“Look at the birds of the air; they do not sow or reap or store away in barns, and yet your heavenly Father feeds them. Are you not much more valuable than they? Who of you by worrying can add a single hour to his life?” – Matthew 6: 26-27
Holidays are a natural time for self-reflection, as many of us are able to spend some time away from work or school. Unfortunately, when we look into the mirror, we often aren’t very pleased with who we see looking back. So we make resolutions to improve in certain areas of our life, such as developing healthier eating habits, spending more time with family, and exercising the body and mind with more regularity.
But why don’t we do this all year long, instead of only during holidays or weekend retreats or summer camp? What if every week we took a minute or hour or day to reflect on who we are and where we are right now?
Could it be that we’re afraid of self-reflection because we won’t be happy with what we find?
Walking by faith is hard. Letting go of control is hard. Living with deep pain that just won’t go away is hard. Real life is really hard.
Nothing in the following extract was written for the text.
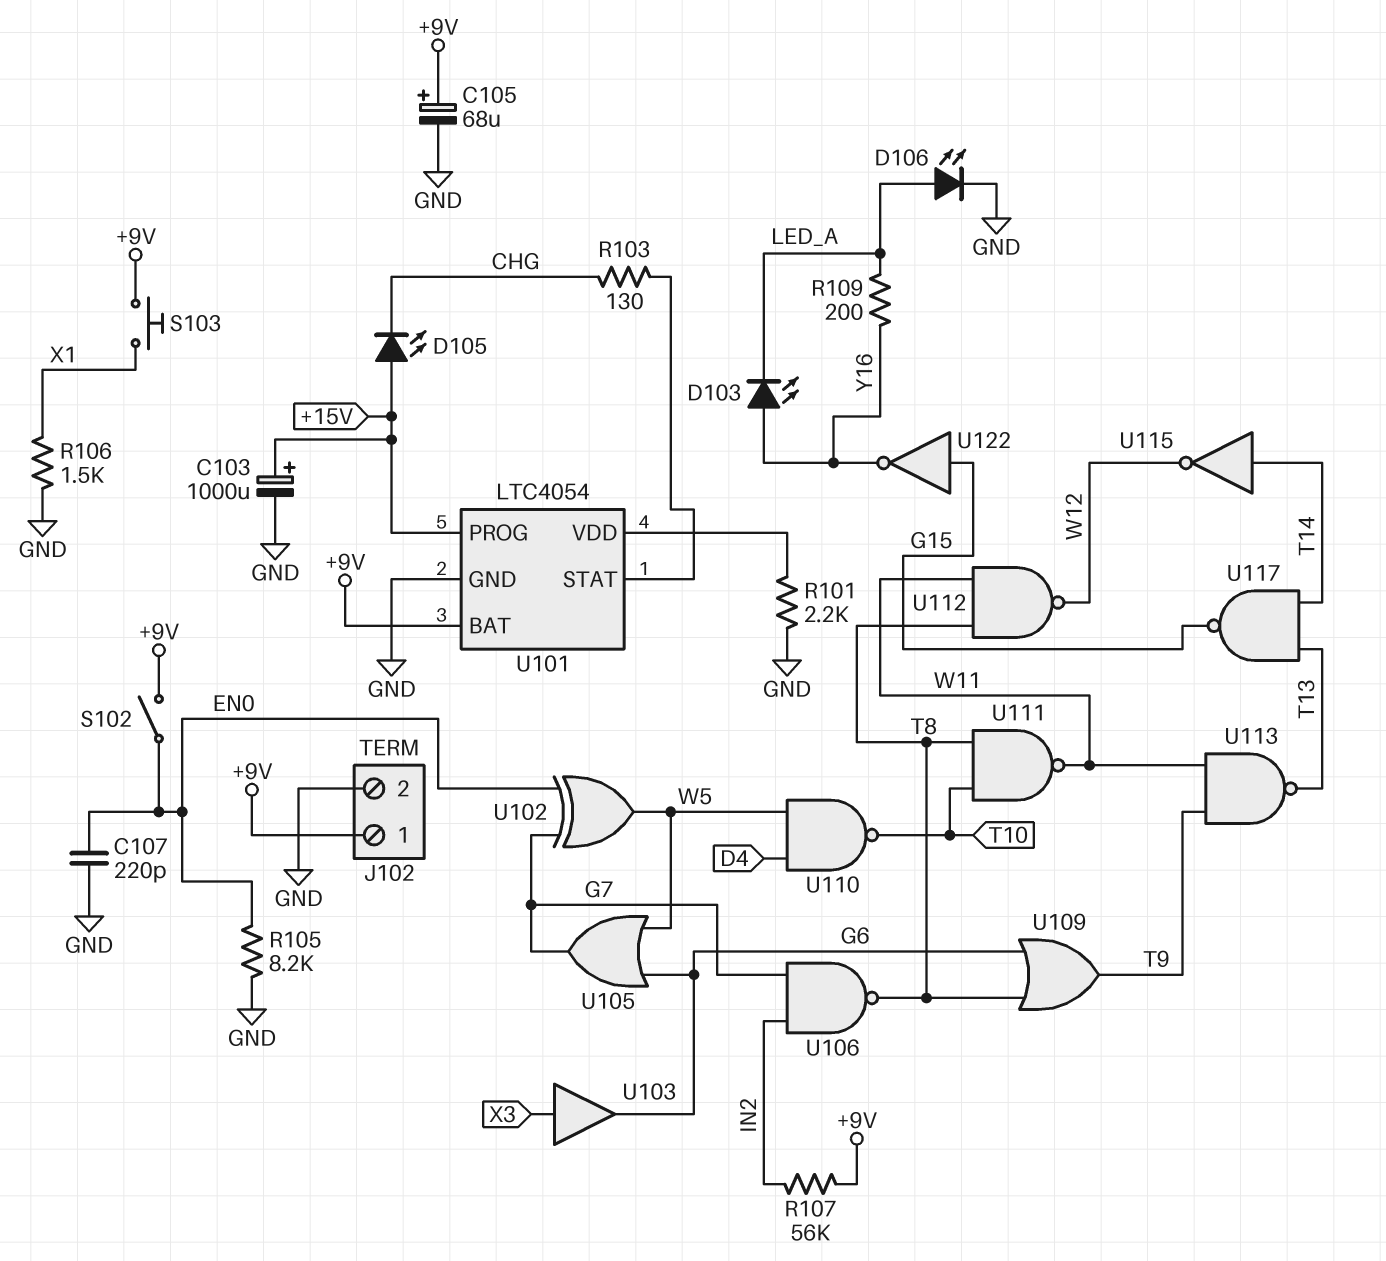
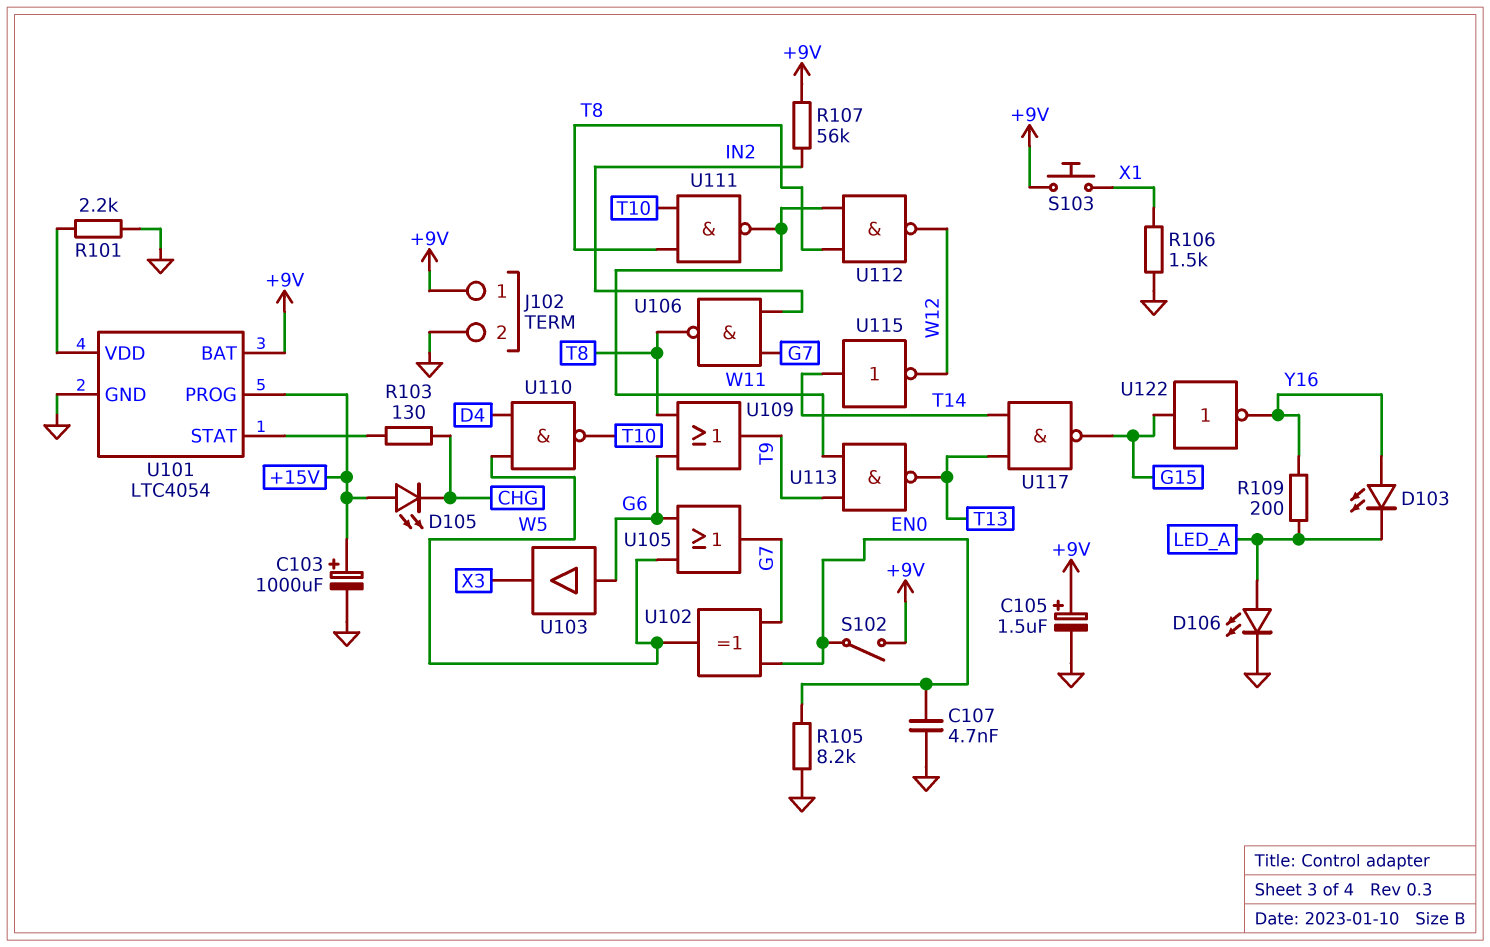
C105: 68uF (plus +9V, minus GND) -> 1.5uF (plus +9V, minus GND)
C107: 220pF (EN0, GND) -> 4.7nF (EN0, GND)
U103: buffer (in X3, out G6) -> buffer (in G6, out X3)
The truth of the matter is, we aren’t promised tomorrow. Therefore, we cannot wait for our circumstances to improve before we choose gratitude for who we are and where we are in life. Instead, let’s choose today, right now, to be thankful for the blessings we have, large and small.
Keep a “gratitude journal” and write down every day a few things for which you are thankful. Pray for those who have less; share the gifts you’ve received with others, and do so generously. Resolve to stay “tuned-in” to your life and the lives of those whom you love. Choose to embrace grace – for others and for yourself.
“So God created humankind in his image, in the image of God he created them; male and female he created them…. God saw everything that he had made, and indeed, it was very good. And there was evening and there was morning, the sixth day.” – Genesis 1: 27, 31
If we can somehow manage to accept ourselves and where we are as “very good,” then we may not be so hesitant to look in the mirror, because the person looking back will be full of faith, hope and love. Then, just maybe, our eyes will see more clearly the opportunities we have all around us to draw closer to God and to our neighbors, in the good times and the hardest times.
What’s keeping you from looking in the mirror today and accepting who and what you see as good, and even “very good”?